▶ _Written task 1_: Extract, word for word, the part of the records below that opens with the line containing "common name: Border anole" and closes with the line containing "genus: Streptopelia", including both of those lines.

+++ Supplied text +++

The part about causing parking problems elsewhere is not why the comment was removed.
Look, I think you are going off topic a bit. I understood the comment to have said that if we don’t expand transit infrastructure we should not expand housing. They then made an a priori case that doing so is just straining already over used infrastructure. Which makes sense and don’t see why the citation is needed.
Said infrastructure includes parking lots and connection to public transit. If you don’t hook up the new construction to public options, then people will drive. And when there isn’t extra parking they will just park where ever. That means other business they are not visiting. Parks they are not visiting. Blocking parking for neighborhoods they don’t live in. That is how I understood that comment. It seems I am not alone in this reading the rest of the comments either. It is a conclusion that does not need a study. Worst of all it does not mean people will ask for more public options it just re-enforces the trend that we will want more parking.
Quite frankly you should get over your hubris and having someone else read the comment to see if you walked away with a mis-read. I think you are good natures, but you are doubling down on an L take that no one was making.
The comment was not even a pro-car talking point the way you are making it out to be. Just saying we need to be prudent with our city planing. Ironically what strong towns is about. Please don’t miss the forest because of the trees.

+++ Data provided +++

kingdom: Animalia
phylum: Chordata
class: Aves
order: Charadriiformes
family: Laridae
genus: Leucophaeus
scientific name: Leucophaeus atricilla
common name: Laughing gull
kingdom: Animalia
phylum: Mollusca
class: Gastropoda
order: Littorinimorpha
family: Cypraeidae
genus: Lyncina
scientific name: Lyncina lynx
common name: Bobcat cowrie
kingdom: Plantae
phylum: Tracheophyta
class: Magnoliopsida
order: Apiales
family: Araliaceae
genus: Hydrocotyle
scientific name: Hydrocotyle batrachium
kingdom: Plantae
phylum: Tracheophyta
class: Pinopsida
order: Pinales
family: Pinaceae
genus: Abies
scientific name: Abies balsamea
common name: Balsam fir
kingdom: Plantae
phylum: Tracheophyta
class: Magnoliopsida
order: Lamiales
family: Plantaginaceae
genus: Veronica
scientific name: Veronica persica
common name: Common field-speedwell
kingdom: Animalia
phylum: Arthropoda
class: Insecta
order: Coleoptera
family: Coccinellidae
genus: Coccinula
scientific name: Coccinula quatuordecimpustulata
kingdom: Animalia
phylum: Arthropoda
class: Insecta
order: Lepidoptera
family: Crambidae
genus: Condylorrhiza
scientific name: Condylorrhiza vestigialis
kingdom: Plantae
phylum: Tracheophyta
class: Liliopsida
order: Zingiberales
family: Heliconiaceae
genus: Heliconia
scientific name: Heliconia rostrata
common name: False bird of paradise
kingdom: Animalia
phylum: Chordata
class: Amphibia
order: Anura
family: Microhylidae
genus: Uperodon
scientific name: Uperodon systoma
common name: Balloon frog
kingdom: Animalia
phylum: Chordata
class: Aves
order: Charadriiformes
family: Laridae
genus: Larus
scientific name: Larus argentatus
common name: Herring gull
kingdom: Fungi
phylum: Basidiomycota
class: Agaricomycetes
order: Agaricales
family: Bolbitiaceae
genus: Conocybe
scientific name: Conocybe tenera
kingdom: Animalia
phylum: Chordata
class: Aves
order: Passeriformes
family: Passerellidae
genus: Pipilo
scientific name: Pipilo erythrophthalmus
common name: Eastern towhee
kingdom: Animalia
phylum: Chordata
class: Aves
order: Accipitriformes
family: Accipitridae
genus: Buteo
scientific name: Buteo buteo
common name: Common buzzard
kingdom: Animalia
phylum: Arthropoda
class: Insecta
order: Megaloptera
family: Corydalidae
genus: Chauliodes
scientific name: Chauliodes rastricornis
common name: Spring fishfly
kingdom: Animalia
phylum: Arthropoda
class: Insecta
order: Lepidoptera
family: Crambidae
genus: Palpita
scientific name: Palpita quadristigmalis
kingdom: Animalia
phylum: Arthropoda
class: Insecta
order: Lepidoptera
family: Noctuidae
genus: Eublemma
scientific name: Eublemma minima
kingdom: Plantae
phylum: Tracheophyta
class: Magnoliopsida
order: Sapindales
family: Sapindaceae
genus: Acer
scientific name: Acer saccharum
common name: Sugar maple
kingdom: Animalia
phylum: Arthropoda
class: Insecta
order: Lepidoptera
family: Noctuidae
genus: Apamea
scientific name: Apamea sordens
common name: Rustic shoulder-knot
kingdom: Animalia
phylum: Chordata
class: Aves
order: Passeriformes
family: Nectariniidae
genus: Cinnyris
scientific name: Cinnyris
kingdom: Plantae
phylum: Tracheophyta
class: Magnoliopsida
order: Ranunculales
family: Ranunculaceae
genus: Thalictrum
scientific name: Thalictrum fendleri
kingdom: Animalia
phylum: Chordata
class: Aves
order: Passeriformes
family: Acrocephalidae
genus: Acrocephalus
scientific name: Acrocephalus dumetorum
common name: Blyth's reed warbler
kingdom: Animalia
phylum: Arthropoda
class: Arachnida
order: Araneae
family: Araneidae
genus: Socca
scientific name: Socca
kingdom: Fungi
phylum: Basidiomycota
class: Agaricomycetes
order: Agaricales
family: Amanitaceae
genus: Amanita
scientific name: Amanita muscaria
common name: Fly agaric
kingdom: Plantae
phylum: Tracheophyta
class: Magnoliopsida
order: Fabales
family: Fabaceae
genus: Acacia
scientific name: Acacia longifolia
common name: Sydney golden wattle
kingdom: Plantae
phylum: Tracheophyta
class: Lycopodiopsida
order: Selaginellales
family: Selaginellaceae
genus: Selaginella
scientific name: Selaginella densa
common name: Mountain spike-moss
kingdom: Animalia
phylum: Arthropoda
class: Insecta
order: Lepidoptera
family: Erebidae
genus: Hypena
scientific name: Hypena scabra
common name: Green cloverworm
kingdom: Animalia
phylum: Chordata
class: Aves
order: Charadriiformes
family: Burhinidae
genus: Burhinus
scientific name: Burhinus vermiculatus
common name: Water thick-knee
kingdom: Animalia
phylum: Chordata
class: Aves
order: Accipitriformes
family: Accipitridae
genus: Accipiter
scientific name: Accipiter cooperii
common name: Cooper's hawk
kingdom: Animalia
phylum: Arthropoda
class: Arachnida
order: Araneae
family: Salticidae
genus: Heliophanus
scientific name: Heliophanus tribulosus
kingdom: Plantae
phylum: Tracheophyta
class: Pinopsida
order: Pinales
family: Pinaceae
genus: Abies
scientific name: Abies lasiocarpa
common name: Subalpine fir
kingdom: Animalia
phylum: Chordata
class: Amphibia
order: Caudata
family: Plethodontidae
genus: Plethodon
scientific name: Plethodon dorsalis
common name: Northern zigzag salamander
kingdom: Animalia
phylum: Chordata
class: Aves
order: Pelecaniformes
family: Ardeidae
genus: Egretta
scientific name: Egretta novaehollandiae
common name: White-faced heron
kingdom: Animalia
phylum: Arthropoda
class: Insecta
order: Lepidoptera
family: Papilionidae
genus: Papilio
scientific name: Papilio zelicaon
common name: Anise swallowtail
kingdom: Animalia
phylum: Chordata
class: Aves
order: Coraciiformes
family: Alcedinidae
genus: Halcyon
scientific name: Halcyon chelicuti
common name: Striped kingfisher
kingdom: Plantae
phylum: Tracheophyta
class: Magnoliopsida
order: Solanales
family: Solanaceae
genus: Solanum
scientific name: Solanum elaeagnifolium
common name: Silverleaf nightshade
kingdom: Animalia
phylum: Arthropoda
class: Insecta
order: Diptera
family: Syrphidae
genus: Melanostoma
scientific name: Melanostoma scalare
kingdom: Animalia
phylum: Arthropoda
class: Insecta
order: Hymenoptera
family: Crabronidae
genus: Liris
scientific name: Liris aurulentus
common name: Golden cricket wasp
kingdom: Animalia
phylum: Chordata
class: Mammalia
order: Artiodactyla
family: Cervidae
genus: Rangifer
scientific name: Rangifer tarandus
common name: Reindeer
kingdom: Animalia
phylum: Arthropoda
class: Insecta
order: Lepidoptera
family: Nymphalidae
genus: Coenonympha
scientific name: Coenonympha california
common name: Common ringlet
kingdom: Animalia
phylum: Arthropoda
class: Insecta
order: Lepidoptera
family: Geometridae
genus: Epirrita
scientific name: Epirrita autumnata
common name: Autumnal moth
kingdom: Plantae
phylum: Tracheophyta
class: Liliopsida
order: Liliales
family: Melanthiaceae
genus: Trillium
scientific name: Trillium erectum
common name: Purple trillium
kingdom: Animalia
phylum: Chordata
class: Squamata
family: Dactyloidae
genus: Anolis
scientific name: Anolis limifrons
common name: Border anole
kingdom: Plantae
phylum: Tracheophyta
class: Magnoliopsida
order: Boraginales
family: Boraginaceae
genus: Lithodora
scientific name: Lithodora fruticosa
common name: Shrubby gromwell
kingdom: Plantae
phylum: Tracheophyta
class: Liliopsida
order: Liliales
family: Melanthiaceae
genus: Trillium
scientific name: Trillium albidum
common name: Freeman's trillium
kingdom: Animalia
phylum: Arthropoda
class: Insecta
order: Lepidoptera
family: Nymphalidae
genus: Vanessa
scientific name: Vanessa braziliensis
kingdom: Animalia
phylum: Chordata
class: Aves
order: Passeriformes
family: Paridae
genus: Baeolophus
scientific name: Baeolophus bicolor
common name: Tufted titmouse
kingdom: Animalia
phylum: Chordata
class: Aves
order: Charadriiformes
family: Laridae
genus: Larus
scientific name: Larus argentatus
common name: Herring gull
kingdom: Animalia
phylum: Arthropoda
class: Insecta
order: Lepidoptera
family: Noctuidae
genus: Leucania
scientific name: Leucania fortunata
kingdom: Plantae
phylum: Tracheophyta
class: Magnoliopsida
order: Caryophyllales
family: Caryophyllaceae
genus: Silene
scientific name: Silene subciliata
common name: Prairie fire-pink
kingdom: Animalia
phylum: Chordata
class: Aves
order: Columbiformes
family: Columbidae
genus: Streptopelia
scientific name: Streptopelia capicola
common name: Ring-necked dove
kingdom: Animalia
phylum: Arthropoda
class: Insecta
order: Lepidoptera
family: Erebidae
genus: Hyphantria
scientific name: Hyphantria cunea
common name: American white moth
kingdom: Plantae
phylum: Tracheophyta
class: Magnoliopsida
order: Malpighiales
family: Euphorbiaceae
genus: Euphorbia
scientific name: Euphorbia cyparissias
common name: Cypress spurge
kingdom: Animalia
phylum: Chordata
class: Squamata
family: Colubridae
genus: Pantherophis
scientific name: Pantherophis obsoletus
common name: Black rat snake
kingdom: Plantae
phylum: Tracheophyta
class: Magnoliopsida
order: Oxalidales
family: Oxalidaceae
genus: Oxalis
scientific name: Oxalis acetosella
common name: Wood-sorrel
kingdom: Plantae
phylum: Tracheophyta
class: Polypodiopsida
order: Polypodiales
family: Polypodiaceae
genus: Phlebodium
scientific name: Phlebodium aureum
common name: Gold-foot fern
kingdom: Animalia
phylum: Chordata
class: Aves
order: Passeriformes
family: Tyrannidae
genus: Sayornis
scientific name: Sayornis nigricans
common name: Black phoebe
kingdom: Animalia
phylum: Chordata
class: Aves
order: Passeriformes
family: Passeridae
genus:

+++

▶ _Written task 2_: Copy the entire comment above about transit, housing, and parking, reproducing it word for word.

▶ _Reply 1_:
common name: Border anole
kingdom: Plantae
phylum: Tracheophyta
class: Magnoliopsida
order: Boraginales
family: Boraginaceae
genus: Lithodora
scientific name: Lithodora fruticosa
common name: Shrubby gromwell
kingdom: Plantae
phylum: Tracheophyta
class: Liliopsida
order: Liliales
family: Melanthiaceae
genus: Trillium
scientific name: Trillium albidum
common name: Freeman's trillium
kingdom: Animalia
phylum: Arthropoda
class: Insecta
order: Lepidoptera
family: Nymphalidae
genus: Vanessa
scientific name: Vanessa braziliensis
kingdom: Animalia
phylum: Chordata
class: Aves
order: Passeriformes
family: Paridae
genus: Baeolophus
scientific name: Baeolophus bicolor
common name: Tufted titmouse
kingdom: Animalia
phylum: Chordata
class: Aves
order: Charadriiformes
family: Laridae
genus: Larus
scientific name: Larus argentatus
common name: Herring gull
kingdom: Animalia
phylum: Arthropoda
class: Insecta
order: Lepidoptera
family: Noctuidae
genus: Leucania
scientific name: Leucania fortunata
kingdom: Plantae
phylum: Tracheophyta
class: Magnoliopsida
order: Caryophyllales
family: Caryophyllaceae
genus: Silene
scientific name: Silene subciliata
common name: Prairie fire-pink
kingdom: Animalia
phylum: Chordata
class: Aves
order: Columbiformes
family: Columbidae
genus: Streptopelia

▶ _Reply 2_:
The part about causing parking problems elsewhere is not why the comment was removed.
Look, I think you are going off topic a bit. I understood the comment to have said that if we don’t expand transit infrastructure we should not expand housing. They then made an a priori case that doing so is just straining already over used infrastructure. Which makes sense and don’t see why the citation is needed.
Said infrastructure includes parking lots and connection to public transit. If you don’t hook up the new construction to public options, then people will drive. And when there isn’t extra parking they will just park where ever. That means other business they are not visiting. Parks they are not visiting. Blocking parking for neighborhoods they don’t live in. That is how I understood that comment. It seems I am not alone in this reading the rest of the comments either. It is a conclusion that does not need a study. Worst of all it does not mean people will ask for more public options it just re-enforces the trend that we will want more parking.
Quite frankly you should get over your hubris and having someone else read the comment to see if you walked away with a mis-read. I think you are good natures, but you are doubling down on an L take that no one was making.
The comment was not even a pro-car talking point the way you are making it out to be. Just saying we need to be prudent with our city planing. Ironically what strong towns is about. Please don’t miss the forest because of the trees.